## Document
+++++

Most companies today have some level of involvement in disciplines like Six Sigma.  What’s common to these sorts of methods is the devotion to data, particularly when it comes to defining the problems to be addressed and the solutions to be implemented.

Data is useful, but it is also seductive.  There are many traps associated with data.  One of the most common is called the “availability bias.”  That means that we make use of the data that we have versus the data that we truly need.

The data we have is incredibly useful for making decisions about known problems and known processes.  But what about decisions where that’s not the case?  What about decisions that relate to the unknown future? What about decisions where there’s a good deal of uncertainty?  In both cases, the most readily available data may not be the most useful data.

Please understand that I am not anti-data.  I love math and science.  But keep in mind that math and science are tools that we use to tell our left-brains stories.  There is never any lack of numbers about anything we can think about in business.  The obvious issue is which numbers to draw people’s attention to and why. Here’s a good story that illustrates what I mean . . .

I often find myself needing to challenge my clients to think more broadly, or differently about a problem.  I find the best way to do that is to tell the story.  One of my favorites is about Subaru in Australia.

Several years ago Subaru was struggling along with essentially no perceptible market share.  Someone did a piece of market research and came up with a fascinating insight: people are willing to drive 45 minutes to buy a car, but only 15 minutes to have a car serviced.  The big “aha” moment came when someone asked a question, “Why is it those two activities have to occur in the same location?”

So what did Subaru do?  Well, in Melbourne, they bought up all their dealers and closed them down.  If people were willing to drive to buy, then they decided they would make it the most amazing buying experience anyone had ever seen. It is called Docklands.

At Docklands you can find the normal things that you would expect like a showroom, a parts department, and a service department.  But there is so much more.

Out back they have a whoop-de-do track where you can bounce around in a Subaru Outback to see how it handles in mud and dirt.  They also have an autocross track where you can take a WRX out and slalom it around corners.  They have their rally prep shop right there in the same facility behind a glass wall where enthusiasts can press their noses against the window and lust after high-performance gear for their Subaru. It’s a cornucopia of sensory overload for the car buyer.

There’s more. When you order your car, your car sends you postcards all along the way.  “I’m being made now.”  “I’m being painted now.”  “I’m getting on the boat now.”  “I’m getting off the boat now.”  “I’m at the showroom now.  Come and get me.”

When you come to pick up your car, it’s delivered to you in a special room by a trained person.  The car is on a stage.  After the delivery specialist shows you all the features of the car and how to work them, you get in your car and drive off stage and out the garage door, there to be greeted by clapping and cheering employees of the dealership.

+++++

## Data
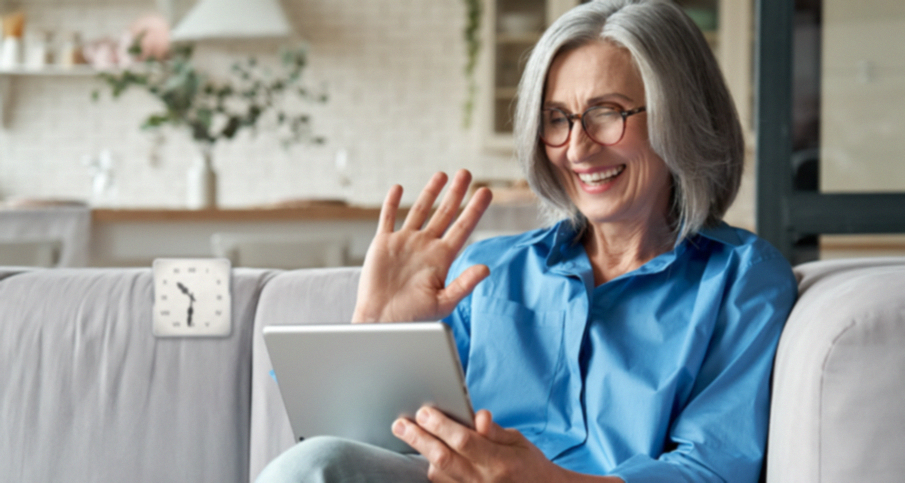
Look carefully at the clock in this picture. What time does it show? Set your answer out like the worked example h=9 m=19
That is h=10 m=31
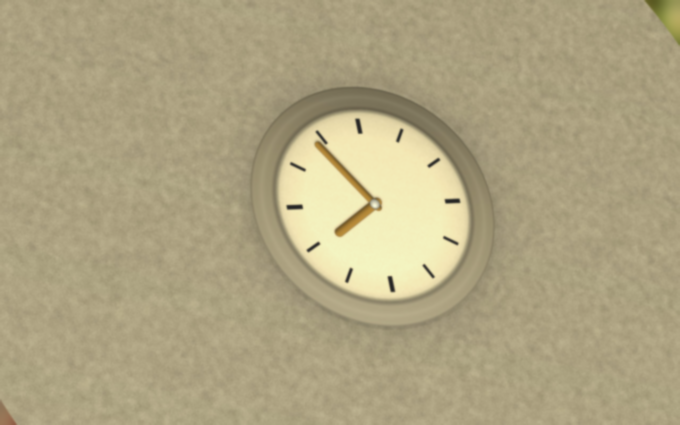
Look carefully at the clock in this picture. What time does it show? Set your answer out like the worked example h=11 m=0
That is h=7 m=54
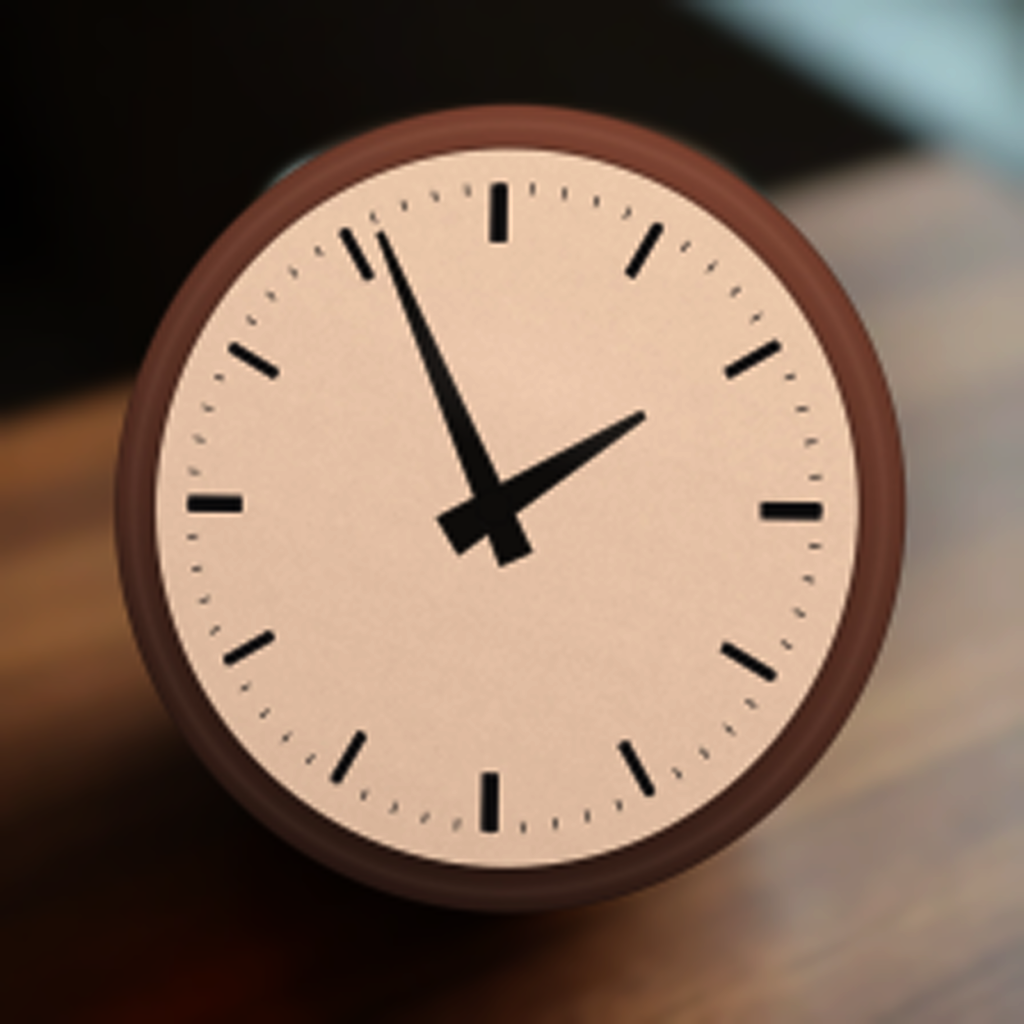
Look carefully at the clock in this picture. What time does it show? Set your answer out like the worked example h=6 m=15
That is h=1 m=56
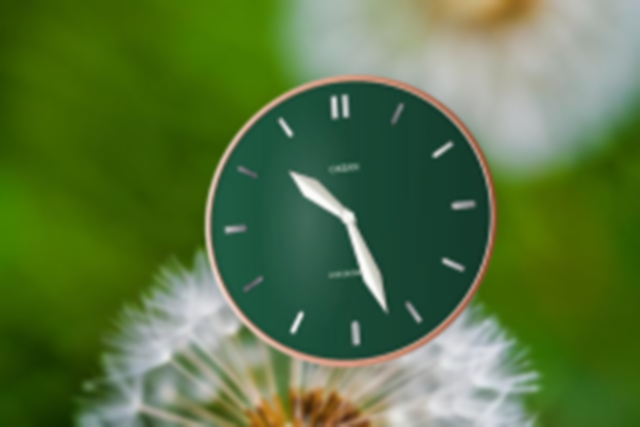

+++++

## What to work on
(1) According to the article on data, how long are people willing to drive to have a car serviced?
(2) Repeat word for word everything in the article on data from "Several years ago" down to "so much more.".
The rows aren't needed here.

## Task-by-task solutions
(1) Only 15 minutes.

(2)
Several years ago Subaru was struggling along with essentially no perceptible market share.  Someone did a piece of market research and came up with a fascinating insight: people are willing to drive 45 minutes to buy a car, but only 15 minutes to have a car serviced.  The big “aha” moment came when someone asked a question, “Why is it those two activities have to occur in the same location?”

So what did Subaru do?  Well, in Melbourne, they bought up all their dealers and closed them down.  If people were willing to drive to buy, then they decided they would make it the most amazing buying experience anyone had ever seen. It is called Docklands.

At Docklands you can find the normal things that you would expect like a showroom, a parts department, and a service department.  But there is so much more.